Insieme a Roberto Birocchi, ad dell’azienda italiana di cybersicurezza BAIT Service, approfondiamo un tema ancora oggi sottovalutato: «Gli hacker attaccano sempre più spesso la Pubblica Amministrazione, con impatti gravi soprattutto per i cittadini. Prepararsi oggi significa evitare danni enormi domani»

Negli ultimi anni il tema della sicurezza informatica è diventato centrale anche per gli Enti Pubblici. Comuni, municipalizzate, aziende speciali e tutti gli organismi della Pubblica Amministrazione gestiscono ogni giorno servizi essenziali, dati sensibili e infrastrutture critiche, diventando bersagli sempre più frequenti di attacchi informatici.

Approfondiamo il tema insieme a Roberto Birocchi, Amministratore Delegato e co-fondatore di BAIT Service, azienda italiana specializzata in cybersicurezza.
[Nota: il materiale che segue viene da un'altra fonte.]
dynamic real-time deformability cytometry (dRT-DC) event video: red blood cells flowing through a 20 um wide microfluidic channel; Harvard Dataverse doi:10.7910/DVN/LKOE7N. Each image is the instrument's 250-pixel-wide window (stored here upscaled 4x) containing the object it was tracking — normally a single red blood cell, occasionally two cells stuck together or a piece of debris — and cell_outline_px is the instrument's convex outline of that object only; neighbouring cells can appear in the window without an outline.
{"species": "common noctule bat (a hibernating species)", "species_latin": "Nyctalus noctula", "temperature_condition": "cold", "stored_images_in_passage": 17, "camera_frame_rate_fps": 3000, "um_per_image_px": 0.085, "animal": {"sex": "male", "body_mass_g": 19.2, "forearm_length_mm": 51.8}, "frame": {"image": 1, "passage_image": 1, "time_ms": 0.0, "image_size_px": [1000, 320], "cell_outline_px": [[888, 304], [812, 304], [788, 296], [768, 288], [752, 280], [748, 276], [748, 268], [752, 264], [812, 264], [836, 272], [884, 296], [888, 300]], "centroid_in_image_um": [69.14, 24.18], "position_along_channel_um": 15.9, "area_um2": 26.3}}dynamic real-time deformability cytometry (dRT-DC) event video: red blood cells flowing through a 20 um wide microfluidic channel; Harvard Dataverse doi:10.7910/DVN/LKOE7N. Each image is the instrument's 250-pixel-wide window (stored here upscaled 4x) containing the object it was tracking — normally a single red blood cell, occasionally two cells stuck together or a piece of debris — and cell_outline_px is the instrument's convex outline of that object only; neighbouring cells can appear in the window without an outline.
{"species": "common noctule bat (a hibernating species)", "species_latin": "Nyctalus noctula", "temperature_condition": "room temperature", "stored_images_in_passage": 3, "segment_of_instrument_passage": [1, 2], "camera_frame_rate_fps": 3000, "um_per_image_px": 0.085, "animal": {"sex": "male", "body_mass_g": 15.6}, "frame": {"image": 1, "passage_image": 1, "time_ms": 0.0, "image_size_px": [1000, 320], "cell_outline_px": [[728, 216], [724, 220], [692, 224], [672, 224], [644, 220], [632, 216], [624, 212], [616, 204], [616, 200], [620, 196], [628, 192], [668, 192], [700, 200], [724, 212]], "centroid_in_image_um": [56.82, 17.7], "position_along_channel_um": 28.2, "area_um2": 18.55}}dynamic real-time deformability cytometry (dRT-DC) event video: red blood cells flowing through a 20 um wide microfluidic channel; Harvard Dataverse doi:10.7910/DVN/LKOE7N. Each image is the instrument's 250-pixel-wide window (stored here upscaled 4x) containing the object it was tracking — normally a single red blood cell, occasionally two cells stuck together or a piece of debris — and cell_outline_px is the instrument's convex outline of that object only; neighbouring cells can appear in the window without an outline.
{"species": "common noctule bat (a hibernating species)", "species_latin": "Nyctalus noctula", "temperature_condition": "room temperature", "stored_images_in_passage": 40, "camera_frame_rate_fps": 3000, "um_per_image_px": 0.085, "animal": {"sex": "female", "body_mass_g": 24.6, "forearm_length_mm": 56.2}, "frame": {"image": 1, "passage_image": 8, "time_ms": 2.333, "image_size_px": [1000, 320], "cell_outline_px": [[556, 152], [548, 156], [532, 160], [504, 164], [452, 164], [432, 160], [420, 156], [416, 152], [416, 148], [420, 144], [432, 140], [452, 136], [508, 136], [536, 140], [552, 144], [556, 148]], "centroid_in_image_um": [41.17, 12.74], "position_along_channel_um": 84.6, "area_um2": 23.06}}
Birocchi, perché gli Enti Pubblici sono diventati un obiettivo primario degli hacker?

Le ragioni degli attacchi informatici sono diverse: infrastrutture IT eterogenee e datate; scarse risorse e procedure di backup inadeguate; poca formazione del personale; digitalizzazione crescente dei servizi; forte dipendenza da fornitori esterni; alto valore dei dati trattati; e, infine, una pianificazione insufficiente di Business Continuity e Disaster Recovery.

Quali sono le tipologie di minacce più diffuse?
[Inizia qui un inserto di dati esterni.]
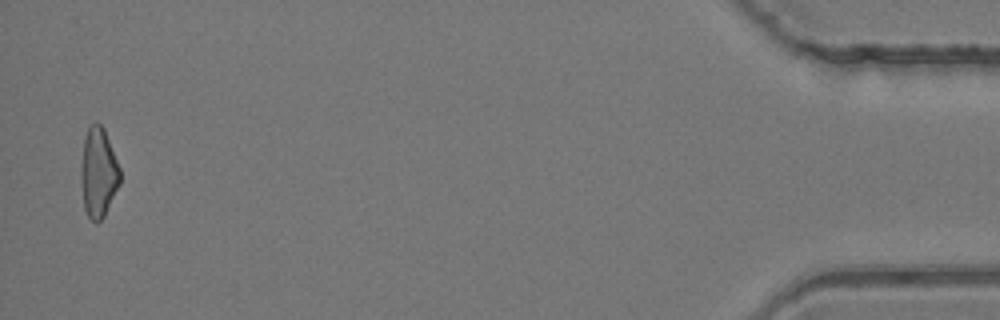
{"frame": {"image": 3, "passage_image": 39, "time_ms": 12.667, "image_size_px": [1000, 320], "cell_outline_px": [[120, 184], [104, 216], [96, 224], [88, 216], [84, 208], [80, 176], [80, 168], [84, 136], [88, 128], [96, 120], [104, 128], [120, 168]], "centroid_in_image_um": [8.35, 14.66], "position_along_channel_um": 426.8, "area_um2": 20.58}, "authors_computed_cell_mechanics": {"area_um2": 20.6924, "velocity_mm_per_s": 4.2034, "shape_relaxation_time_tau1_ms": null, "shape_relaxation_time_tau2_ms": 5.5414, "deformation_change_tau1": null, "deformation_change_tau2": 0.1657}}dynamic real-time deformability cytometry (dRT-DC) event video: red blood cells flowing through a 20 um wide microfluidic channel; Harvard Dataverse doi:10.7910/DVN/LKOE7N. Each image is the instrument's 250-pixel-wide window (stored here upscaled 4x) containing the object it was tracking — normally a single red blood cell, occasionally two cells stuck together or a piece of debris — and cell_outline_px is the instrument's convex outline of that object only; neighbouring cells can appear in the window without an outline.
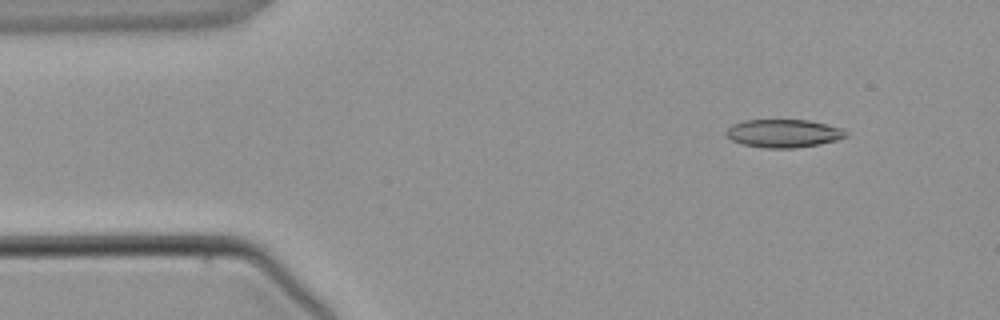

I cyber-criminali sfruttano tecniche sempre più evolute: ransomware che bloccano i sistemi; phishing e social engineering basati sull’errore umano; attacchi alla supply chain tramite fornitori compromessi; malware diffusi attraverso servizi legittimi; tecniche avanzate di raccolta informazioni nel dark web o tramite vulnerabilità note.

Quali sono gli impatti degli attacchi sulla Pubblica Amministrazione?
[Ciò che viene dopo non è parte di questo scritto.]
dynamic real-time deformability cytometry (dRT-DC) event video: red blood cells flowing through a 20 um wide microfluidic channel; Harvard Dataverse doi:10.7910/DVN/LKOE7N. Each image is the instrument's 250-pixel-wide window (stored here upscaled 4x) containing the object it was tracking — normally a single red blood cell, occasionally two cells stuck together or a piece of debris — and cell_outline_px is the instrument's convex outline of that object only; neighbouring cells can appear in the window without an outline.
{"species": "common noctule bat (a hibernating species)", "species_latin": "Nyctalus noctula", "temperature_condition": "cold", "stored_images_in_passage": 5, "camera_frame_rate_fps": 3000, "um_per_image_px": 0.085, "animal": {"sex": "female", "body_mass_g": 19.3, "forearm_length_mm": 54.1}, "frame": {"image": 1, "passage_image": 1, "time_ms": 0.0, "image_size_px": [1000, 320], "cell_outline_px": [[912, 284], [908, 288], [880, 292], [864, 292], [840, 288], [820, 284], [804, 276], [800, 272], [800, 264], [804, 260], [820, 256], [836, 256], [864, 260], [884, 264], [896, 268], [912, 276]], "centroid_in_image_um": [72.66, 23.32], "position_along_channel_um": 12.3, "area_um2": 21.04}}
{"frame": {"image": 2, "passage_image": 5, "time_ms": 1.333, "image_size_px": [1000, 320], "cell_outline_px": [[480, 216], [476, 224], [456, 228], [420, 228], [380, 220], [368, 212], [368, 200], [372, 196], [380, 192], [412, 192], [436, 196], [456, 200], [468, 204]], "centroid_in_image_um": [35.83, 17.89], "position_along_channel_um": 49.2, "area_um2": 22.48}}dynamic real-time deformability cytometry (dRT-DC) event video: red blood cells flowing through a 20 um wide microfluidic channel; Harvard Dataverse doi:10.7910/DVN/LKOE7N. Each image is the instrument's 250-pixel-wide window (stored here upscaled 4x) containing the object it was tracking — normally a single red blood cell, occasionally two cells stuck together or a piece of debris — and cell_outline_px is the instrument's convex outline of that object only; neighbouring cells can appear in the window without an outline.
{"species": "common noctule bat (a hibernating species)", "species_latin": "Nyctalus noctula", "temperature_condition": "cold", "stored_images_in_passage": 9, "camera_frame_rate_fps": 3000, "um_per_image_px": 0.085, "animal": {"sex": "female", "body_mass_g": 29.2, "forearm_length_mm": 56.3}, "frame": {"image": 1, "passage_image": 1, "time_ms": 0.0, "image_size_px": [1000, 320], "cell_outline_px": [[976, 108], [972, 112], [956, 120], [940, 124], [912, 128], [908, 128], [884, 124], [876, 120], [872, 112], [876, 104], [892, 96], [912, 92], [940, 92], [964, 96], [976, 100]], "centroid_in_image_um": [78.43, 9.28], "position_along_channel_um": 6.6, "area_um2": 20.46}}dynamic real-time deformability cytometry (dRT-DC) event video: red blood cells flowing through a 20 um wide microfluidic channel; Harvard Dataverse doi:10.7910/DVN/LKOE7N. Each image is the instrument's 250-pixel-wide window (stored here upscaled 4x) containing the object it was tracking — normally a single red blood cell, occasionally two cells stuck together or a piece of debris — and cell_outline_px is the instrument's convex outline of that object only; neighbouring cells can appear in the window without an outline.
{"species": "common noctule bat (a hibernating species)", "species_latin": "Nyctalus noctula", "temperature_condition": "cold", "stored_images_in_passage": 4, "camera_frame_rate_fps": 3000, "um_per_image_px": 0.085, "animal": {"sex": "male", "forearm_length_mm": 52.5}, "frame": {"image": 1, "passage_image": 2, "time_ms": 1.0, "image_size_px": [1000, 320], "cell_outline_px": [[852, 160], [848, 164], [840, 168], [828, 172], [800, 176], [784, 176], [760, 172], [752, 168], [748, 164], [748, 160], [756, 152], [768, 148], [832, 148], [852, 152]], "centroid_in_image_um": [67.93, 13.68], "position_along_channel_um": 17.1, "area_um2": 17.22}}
  • Interruzione dei servizi essenziali;
  • Furto o compromissione di dati sensibili;
  • Costi elevati di ripristino e gestione dell’incidente;
  • Danni reputazionali e perdita di fiducia dei cittadini;
  • Responsabilità legali per mancata protezione dei dati.

La normativa europea NIS2, pienamente operativa dal 2025, rende gli enti obbligati a gestire in modo strutturato il rischio cyber e la sicurezza della filiera.

Gli enti locali possono innalzare significativamente la propria protezione adottando misure concrete e sostenibili?

Certo. Per esempio, noi di BAIT Service, proponiamo agli enti della Pubblica Amministrazione un approccio strutturato, sostenibile e pro-attivo: monitoraggio continuo, attività di prevenzione mirate, un Cyber Security Assessment completo con mappatura delle vulnerabilità e priorità d’intervento, formazione costante del personale e redazione di solidi Piani di Business Continuity. La sicurezza informatica non può più essere considerata un’opzione o un onere tecnico, ma una priorità strategica per la Pubblica Amministrazione. Una PA resiliente protegge i cittadini, assicura la continuità dei servizi, tutela la propria reputazione, rispetta le norme e favorisce uno sviluppo digitale sicuro e sostenibile. Gli attacchi informatici non sono una possibilità remota: sono una certezza statistica. Prepararsi oggi significa evitare danni enormi domani, anche per il cittadino.